● **Extracted data entries**
....................

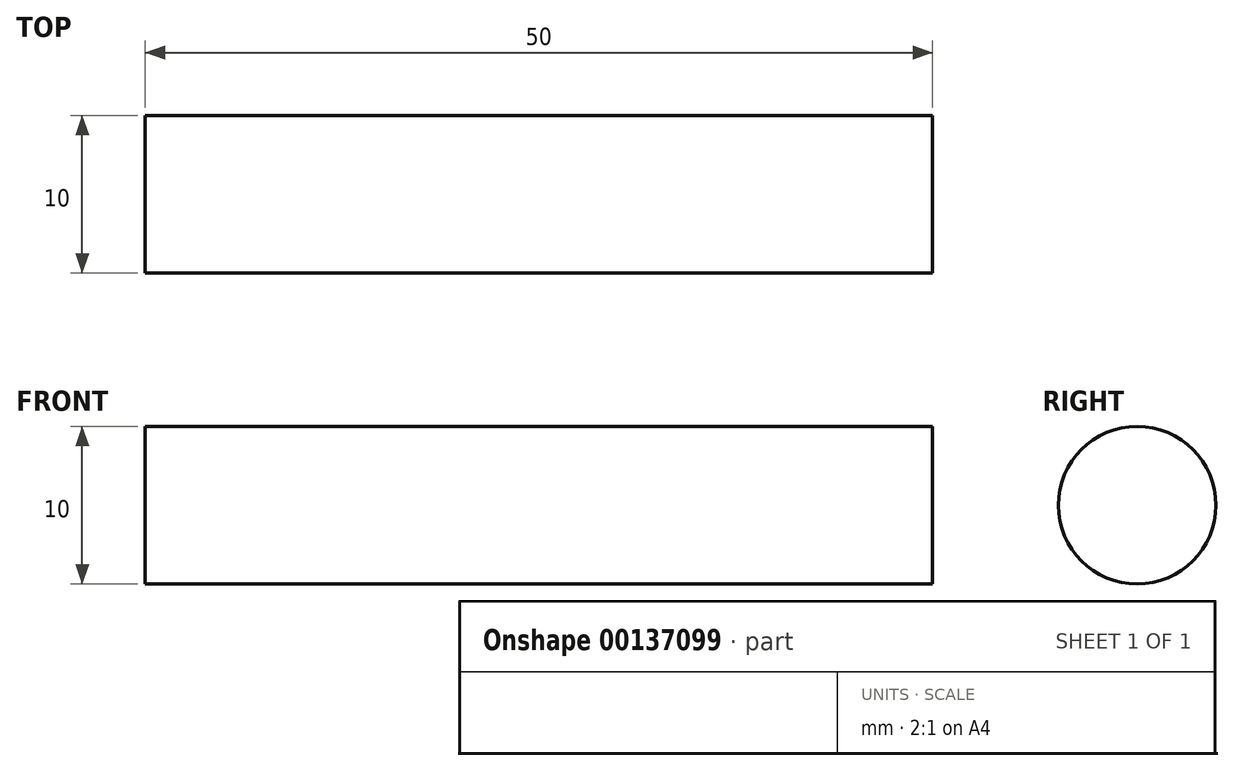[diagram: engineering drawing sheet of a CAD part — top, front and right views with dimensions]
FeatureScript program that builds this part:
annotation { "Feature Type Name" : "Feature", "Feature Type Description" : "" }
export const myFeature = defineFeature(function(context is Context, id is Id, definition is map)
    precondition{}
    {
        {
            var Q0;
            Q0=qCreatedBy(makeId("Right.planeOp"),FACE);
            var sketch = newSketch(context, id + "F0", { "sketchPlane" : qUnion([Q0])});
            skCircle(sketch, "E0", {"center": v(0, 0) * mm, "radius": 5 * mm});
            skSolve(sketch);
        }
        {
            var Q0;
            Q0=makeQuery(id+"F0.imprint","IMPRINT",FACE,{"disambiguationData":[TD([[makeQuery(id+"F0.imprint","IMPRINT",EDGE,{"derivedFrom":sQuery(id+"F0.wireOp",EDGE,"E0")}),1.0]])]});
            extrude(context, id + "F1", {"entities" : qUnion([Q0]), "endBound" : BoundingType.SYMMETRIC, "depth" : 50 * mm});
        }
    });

....................

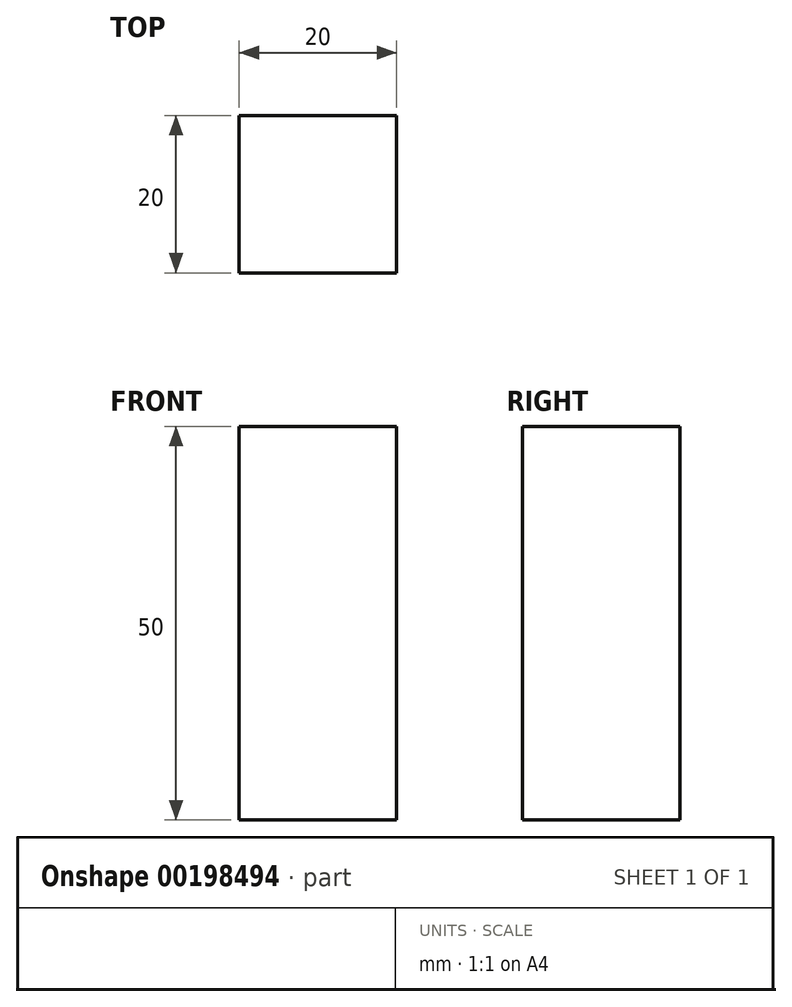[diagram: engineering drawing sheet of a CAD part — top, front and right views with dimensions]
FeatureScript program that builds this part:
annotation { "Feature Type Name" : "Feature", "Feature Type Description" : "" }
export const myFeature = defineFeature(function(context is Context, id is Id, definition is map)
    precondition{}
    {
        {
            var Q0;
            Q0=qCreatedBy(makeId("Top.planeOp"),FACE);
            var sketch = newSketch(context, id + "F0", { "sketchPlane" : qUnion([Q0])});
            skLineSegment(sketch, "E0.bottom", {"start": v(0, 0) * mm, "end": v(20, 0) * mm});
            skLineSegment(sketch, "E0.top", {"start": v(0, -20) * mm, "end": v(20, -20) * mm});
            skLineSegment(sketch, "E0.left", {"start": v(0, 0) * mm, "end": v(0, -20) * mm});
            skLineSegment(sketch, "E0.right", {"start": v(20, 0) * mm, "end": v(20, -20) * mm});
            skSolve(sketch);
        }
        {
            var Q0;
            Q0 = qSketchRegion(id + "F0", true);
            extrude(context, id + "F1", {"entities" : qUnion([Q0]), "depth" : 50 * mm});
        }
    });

....................

● **Task statement**
Pick out and copy every line in the records that contains the string "FACE". Treat the match as case-sensitive.

● **Answer to the task**
            Q0=qCreatedBy(makeId("Right.planeOp"),FACE);
            Q0=makeQuery(id+"F0.imprint","IMPRINT",FACE,{"disambiguationData":[TD([[makeQuery(id+"F0.imprint","IMPRINT",EDGE,{"derivedFrom":sQuery(id+"F0.wireOp",EDGE,"E0")}),1.0]])]});
            Q0=qCreatedBy(makeId("Top.planeOp"),FACE);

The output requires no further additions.